Kalau boleh memilih, dia lebih bahagia seandainya tidak dilahirkan ke dunia, dari pada harus mengalami penderitaan ini. Itulah kesan yang aku tangkap kala suatu sore, di teras depan rumah, aku dan Rannu duduk dan saling berbagi cerita.

"Kadang aku bertanya, sebenarnya aku ini anak siapa?"

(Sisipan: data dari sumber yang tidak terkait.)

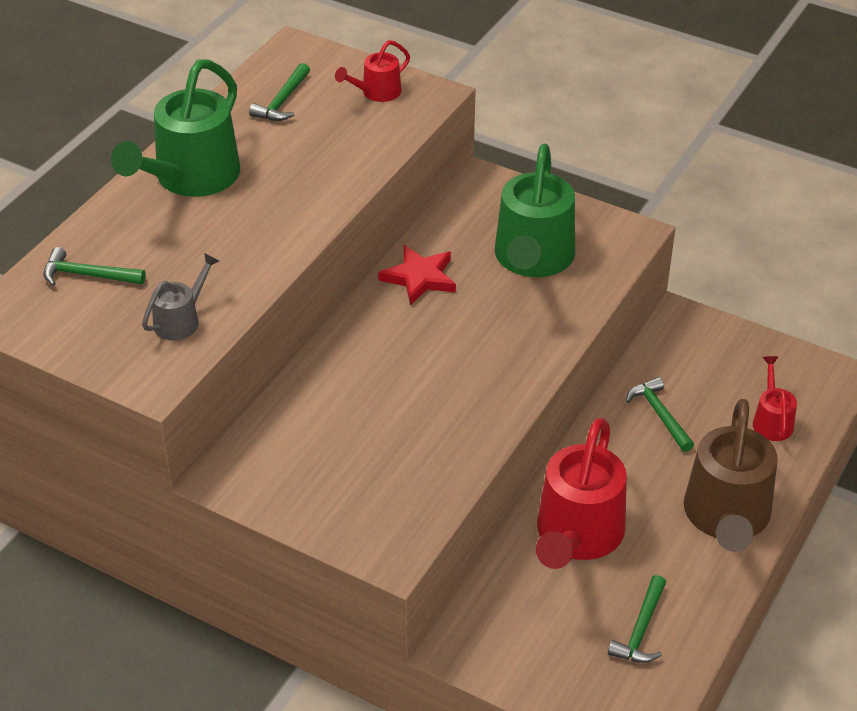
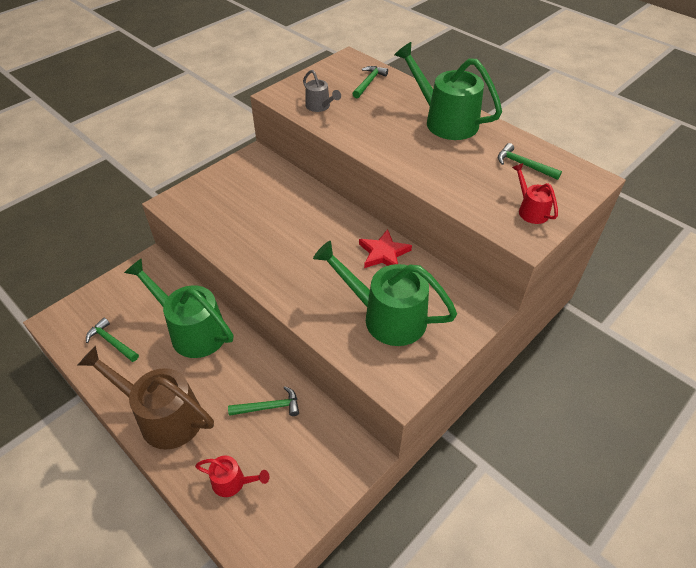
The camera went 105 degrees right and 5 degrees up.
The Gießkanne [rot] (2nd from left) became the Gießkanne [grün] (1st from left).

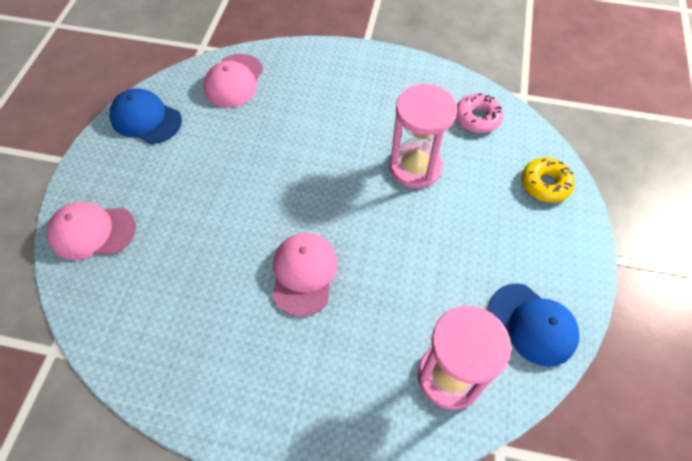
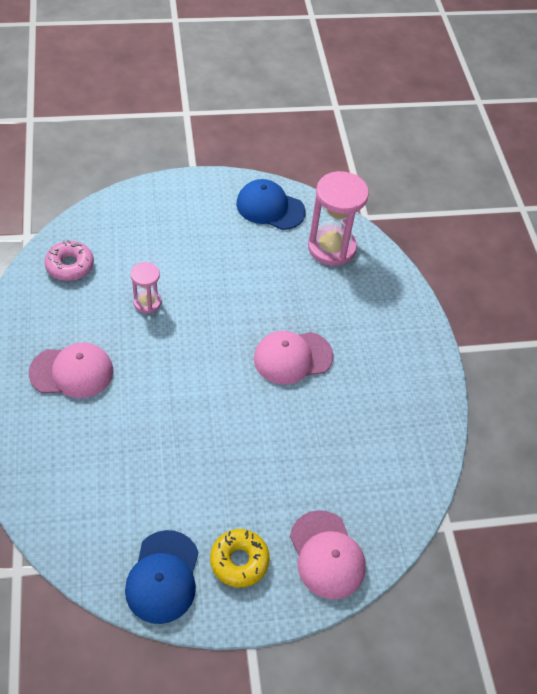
The camera went 115 degrees left and 5 degrees down.
The Kappe [rosa] (2nd from left in the first image) moved.
The Sanduhr [rosa] (1st from left) changed to 0.54 times the size.
The Kappe [blau] (2nd from left) turned 90 degrees counterclockwise.
The Donut [gelb] moved.

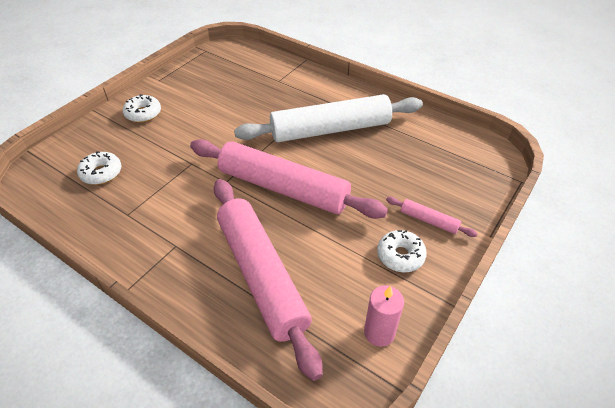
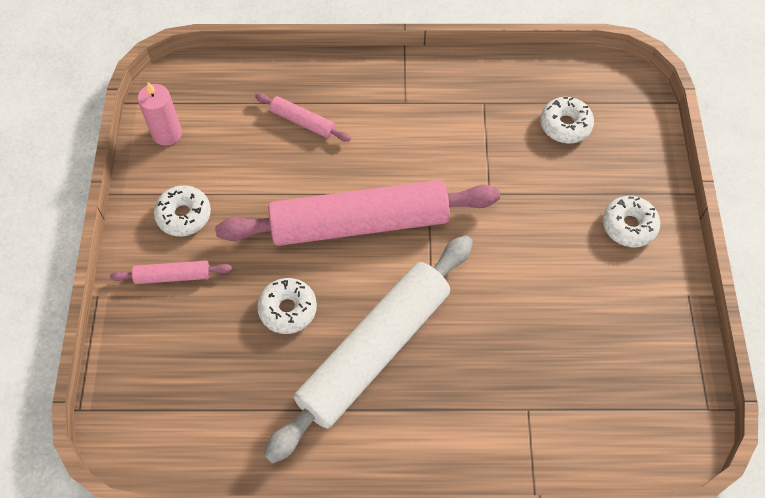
The camera went 145 degrees right and 15 degrees up.
The Nudelholz [rosa] (1st from left in the first image) changed to 0.41 times the size.
The Donut [weiß] (2nd from left) appeared.

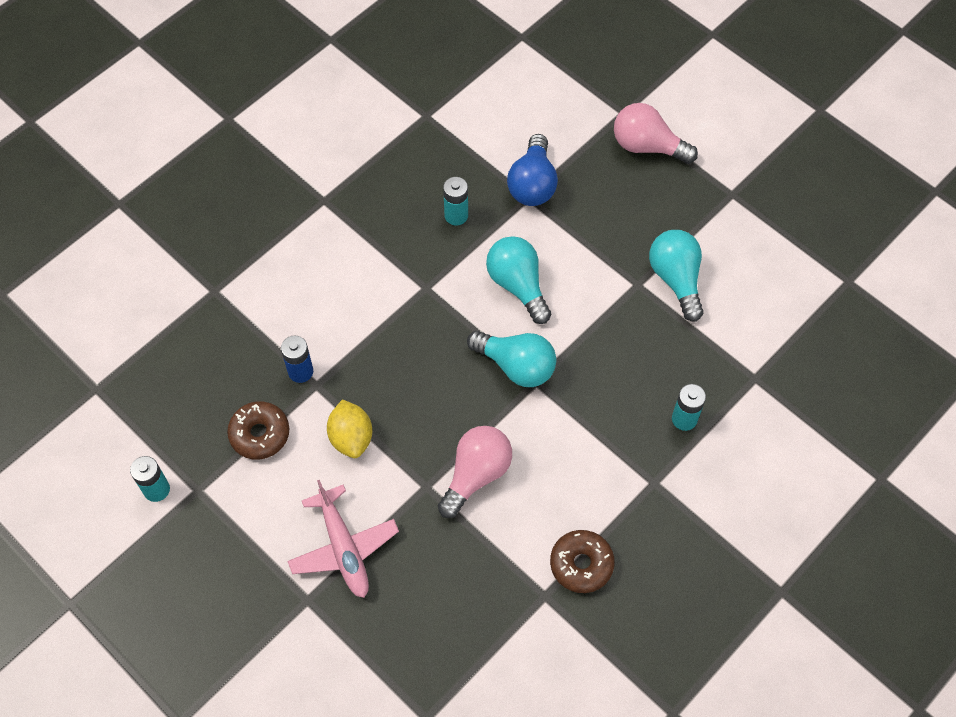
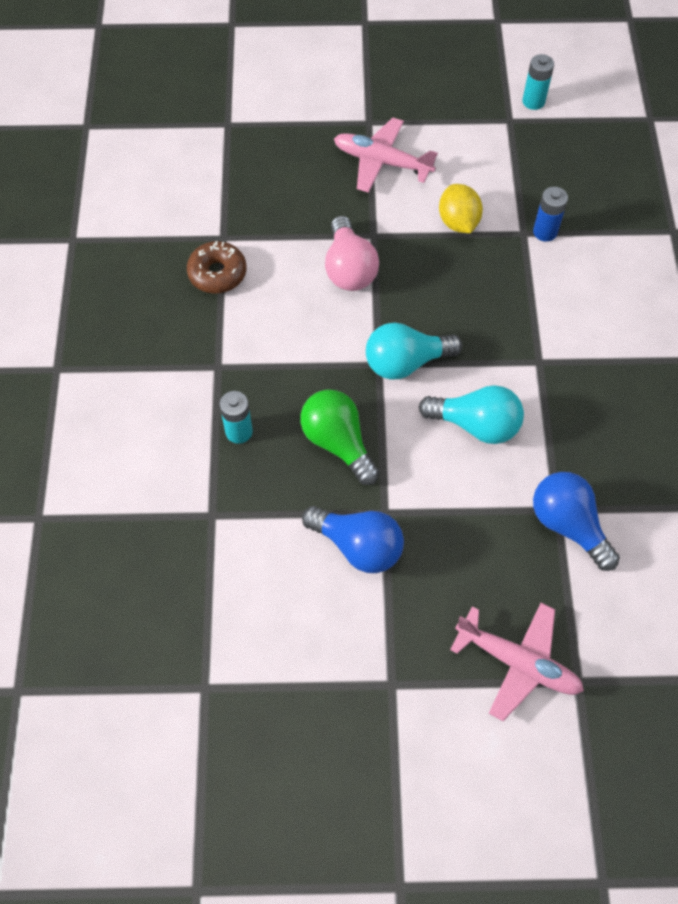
The camera went 135 degrees right and 0 degrees up.
The Donut [braun] (1st from left) disappeared.
The Zitrone [gelb] turned 45 degrees clockwise.
The Batterie [türkis] (2nd from left) disappeared.
The Glühbirne [rosa] (2nd from left) was replaced by the Flugzeug [rosa] (2nd from left).
The Glühbirne [türkis] (3rd from left) became the Glühbirne [blau] (1st from left).
The Glühbirne [grün] appeared.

"Kok ngomongnya begitu sih Ran."

"Coba aja kamu lihat kakak-kakakku, San. Mereka semua sarjana. Yang satu Arsitek, satunya lagi Akuntan dan Dokter. Sedang aku, tamat SMA aja harus berjuang. Memang sih, aku sempat kuliah di Akademi Pariwisata, tetapi kamu tahu sendiri kan, nggak selesai. Aku nggak tahu, kenapa otakku nggak seperti mereka. Mungkin karena itu, aku sering kena tegur dari tante dan om, nggak dari pihak papa juga dari pihak mama. Sepertinya yang aku kerjakan selalu salah di mata mereka. Aku di cap hanya bisa bikin malu keluarga. Aku jadi nggak tahu harus bagaimana."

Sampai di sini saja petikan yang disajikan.